The case report form needs to be modified to collect missing information
(e.g. residing or visiting an endemic area). Forms of infection that
are not symptomatic and which are typically not hospitalised should
be included as probable illnesses, based on epidemiological or serological
evidence. Also, the case report should include the presence of tick
bite and risk factors related to exposure (i.e. forest activities).
The present criteria for suspect cases are insufficient to differentiate
TBE from other illnesses involving meningitis.
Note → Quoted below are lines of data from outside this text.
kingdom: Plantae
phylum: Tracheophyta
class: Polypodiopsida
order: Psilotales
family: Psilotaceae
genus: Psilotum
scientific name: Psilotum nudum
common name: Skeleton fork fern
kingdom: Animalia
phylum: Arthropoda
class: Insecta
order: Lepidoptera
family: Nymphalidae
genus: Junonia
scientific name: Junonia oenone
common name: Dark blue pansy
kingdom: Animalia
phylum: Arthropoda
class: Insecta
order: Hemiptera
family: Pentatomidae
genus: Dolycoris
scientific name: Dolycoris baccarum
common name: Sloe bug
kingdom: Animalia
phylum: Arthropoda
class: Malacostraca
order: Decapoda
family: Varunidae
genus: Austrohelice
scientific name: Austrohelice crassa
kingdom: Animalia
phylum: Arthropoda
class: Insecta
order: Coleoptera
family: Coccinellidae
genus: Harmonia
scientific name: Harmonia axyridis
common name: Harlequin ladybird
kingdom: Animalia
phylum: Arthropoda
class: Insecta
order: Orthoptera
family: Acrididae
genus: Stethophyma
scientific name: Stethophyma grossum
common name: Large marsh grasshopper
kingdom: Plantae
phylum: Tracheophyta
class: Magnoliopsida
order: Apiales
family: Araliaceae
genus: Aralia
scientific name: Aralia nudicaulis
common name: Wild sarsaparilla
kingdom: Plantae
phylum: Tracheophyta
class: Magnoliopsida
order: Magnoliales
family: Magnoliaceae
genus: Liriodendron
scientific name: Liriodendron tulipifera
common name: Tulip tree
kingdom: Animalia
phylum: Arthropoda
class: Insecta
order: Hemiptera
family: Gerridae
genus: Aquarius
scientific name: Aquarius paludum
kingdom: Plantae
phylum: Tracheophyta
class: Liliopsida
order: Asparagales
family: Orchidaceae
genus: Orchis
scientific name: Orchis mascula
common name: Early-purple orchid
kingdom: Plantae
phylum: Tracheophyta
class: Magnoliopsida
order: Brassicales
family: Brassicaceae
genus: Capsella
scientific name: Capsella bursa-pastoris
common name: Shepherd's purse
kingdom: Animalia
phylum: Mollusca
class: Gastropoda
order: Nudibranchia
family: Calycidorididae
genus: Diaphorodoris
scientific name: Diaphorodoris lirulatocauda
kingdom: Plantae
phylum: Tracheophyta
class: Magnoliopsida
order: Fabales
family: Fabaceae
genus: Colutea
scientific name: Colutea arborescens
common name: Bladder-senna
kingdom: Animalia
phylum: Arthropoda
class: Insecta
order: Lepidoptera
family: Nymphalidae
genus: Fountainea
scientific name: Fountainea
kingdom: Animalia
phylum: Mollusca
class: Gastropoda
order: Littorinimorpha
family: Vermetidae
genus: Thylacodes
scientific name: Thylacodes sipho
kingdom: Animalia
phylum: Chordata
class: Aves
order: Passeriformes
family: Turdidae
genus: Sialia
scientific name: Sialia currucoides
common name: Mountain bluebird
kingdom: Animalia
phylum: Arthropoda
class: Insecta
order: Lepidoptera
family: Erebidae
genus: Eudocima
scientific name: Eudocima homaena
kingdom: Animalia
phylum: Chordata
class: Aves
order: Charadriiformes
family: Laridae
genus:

Additionally, since
a viral isolation test was never used to confirm TBE over a 4 year
period, the usefulness of this diagnostic test should be reviewed.
The implementation of the new case definition needs to be linked to
better education about the appropriate diagnosis of the disease and
the need for standard, uniform diagnostic protocols. There is a need
to modify diagnostic procedures in clinical settings. Carrying out
lumbar puncture should be more systematic for diagnosis confirmation
and for the elimination of potential differential diagnosis (herpetic
meningoencephalitis, neuroborreliosis, etc.). Moreover, an effort to
carry out a second serologic examination seems necessary, especially
in cases with no neurological symptoms that are not hospitalised.